Licensee did not have any children present during today’s visit. LPA toured the facility and found no deficiencies.



The uncleared adult’s fingerprints have been cleared with Guardian as of 9/8/23. Knife and weed killer have been removed. Carbon monoxide detector and smoke detectors have been purchased and in working order. Fire extinguisher is not the correct size and that deficiency cannot be cleared today. Licensee will purchase the correct fire extinguisher and send LPA a picture of the device and receipt. Once LPA receives the information, LPA can clear the deficiency.
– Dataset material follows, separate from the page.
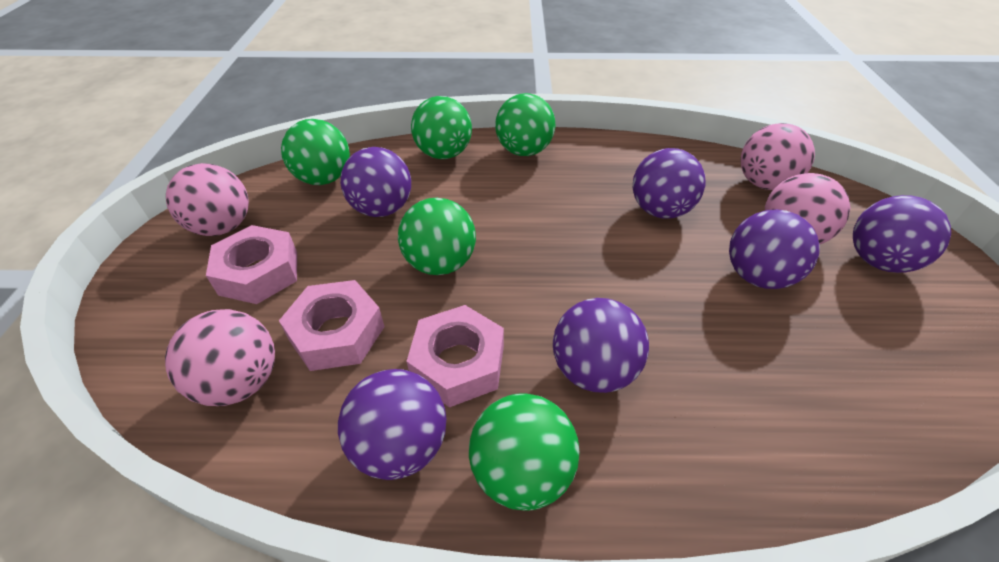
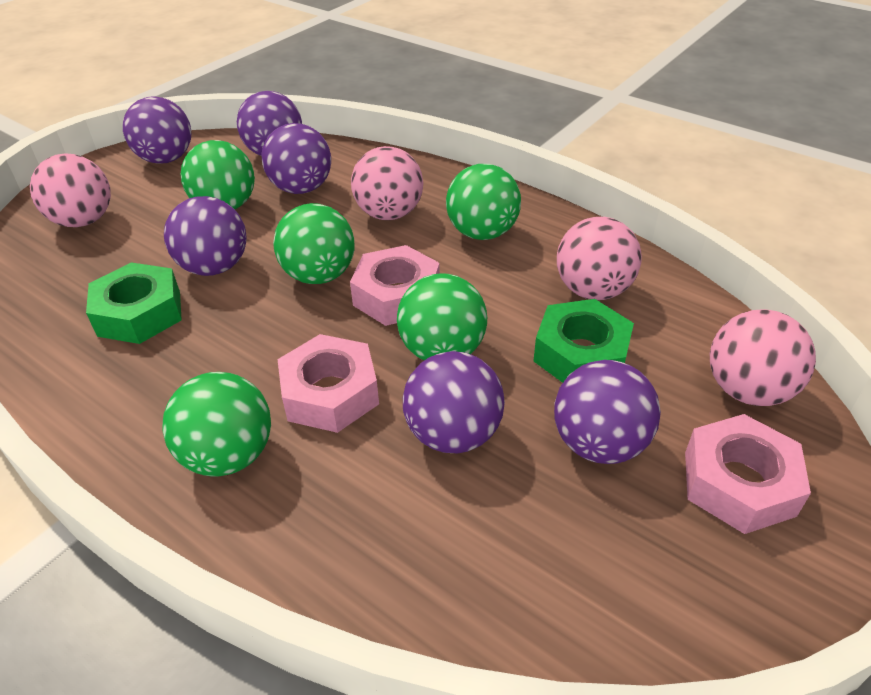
green nut: 0 -> 2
3 out of 4 Deficiencies cited on 08/31/2023 are cleared effective today. Proof of correction letters were provided to Licensee. LPA reviewed report with Licensee, Fatmata Binti Maju. Appeal Rights were provided. A notice of site visit was posted by LPA and must remain posted for 30 days. Failure to comply with posting requirements shall result in an immediate civil penalty of $100.
SUPERVISORS NAME: Bettina Engelman
LICENSING EVALUATOR NAME: Corina Beckby
LICENSING EVALUATOR SIGNATURE: DATE: 09/06/2023
I acknowledge receipt of this form and understand my licensing appeal rights as explained and received.
FACILITY REPRESENTATIVE SIGNATURE: DATE: 09/06/2023
This report must be available at Child Care and Group Home facilities for public review for 3 years.